The essay spends a lot of time giving us the necessary historical context of Bravo’s influence on reality television while connecting it back to the modern state of content creation and our relationship with social media. Reality television has become our regular reality… More than ever people are hyper-aware of how they’re being perceived and the performance of life has transformed into an act designed for the internet. “It’s now become hard to know where that performance ends and the real person begins, especially when your audience remains eternally present.” Read here.
2. This is what the internet looks like now
A few different readers sent me the above video this week. It’s a nonsensical recipe that uses an AI voice for narration and is currently stuck in everyone’s algorithm. It checks a lot of my boxes! It comes from a page called @SuperRecipess, which posted it to TikTok in March 2023. It currently has 24 million views on the app, with millions more on other platforms.
Alright I think we’ve all said it plenty of times but this AI shit is getting fucking crazyyyyyyyyy. I even saw the chef reaction guy react to an AI recipe! Earlier this week, you saw a Katy Perry image from the Met Gala go viral, even making it onto Instagram’s official account. That was also AI. This article from Ryan Broderick does a great job of explaining the growing concern about “dead internet theory,” basically bots and AI are generating more and more conversation and content on the internet.
3. Who is Shanin Blake, the E-girl alien conspiracist going viral?
This kind of brings us back to the part about Bravo reality TV having a major impact on content creators and society at large. This woman has captivated people for better or worse… I honestly find her whole shtick entertaining but mostly ridiculous. She’s an extreme caricature of hippie culture and someone deep in the woo-woo content creator space whose every act is some sort of radical attempt at healing and self-actualization. I fucking hate everything about it but I’m also fascinated at the same time, though honestly, some of her songs are catchy. 🎶 I am a vibration people can tune in 🧘♂️ 🎶 Read here.
4. The End of Social Media: An Interview With Jack Dorsey
This was a very interesting, wide-ranging interview with Jack Dorsey, the founder of Twitter, about his departure from BlueSky.
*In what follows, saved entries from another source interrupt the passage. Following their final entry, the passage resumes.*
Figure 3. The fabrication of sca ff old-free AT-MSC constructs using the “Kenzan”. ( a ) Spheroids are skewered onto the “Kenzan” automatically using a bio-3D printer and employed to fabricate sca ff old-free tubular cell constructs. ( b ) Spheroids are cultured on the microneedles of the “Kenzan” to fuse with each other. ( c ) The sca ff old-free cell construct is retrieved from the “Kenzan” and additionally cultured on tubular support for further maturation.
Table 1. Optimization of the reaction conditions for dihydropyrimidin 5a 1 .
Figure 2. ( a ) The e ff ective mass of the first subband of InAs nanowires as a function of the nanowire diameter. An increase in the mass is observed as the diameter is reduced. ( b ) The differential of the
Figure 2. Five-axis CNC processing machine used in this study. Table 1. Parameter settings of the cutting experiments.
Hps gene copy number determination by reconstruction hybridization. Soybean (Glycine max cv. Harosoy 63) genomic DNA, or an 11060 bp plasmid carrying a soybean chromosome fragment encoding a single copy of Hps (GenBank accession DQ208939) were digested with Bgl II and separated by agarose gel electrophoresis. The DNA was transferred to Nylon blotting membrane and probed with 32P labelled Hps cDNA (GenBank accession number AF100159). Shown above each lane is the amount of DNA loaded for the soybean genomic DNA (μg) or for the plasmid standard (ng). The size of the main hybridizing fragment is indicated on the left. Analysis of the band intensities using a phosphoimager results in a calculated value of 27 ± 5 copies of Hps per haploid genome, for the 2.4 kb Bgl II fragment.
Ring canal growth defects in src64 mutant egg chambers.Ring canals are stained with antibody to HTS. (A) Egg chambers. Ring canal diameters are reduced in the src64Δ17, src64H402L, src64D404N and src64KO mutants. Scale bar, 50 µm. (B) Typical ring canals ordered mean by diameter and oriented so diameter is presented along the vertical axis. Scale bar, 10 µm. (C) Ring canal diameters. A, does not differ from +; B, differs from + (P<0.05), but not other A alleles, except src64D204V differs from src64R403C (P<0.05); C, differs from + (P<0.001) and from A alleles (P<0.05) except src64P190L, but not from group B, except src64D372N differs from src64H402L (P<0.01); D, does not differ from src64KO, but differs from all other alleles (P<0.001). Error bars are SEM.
Jack recently deleted his account on Bluesky, once pitched — by him — as social media’s decentralized solution to censorship, and left the company’s board. I reached out and asked him why, which is where our call began. In a rare, far-reaching interview, what follows is a missing chapter of internet history that sheds light not only on Bluesky, but Twitter, X, and the past five years of censorship and backlash. Because of vulnerabilities designed into the technology, social media, in its current, centralized form, can’t survive the global war on speech. The future will be decentralized, or it won’t be free.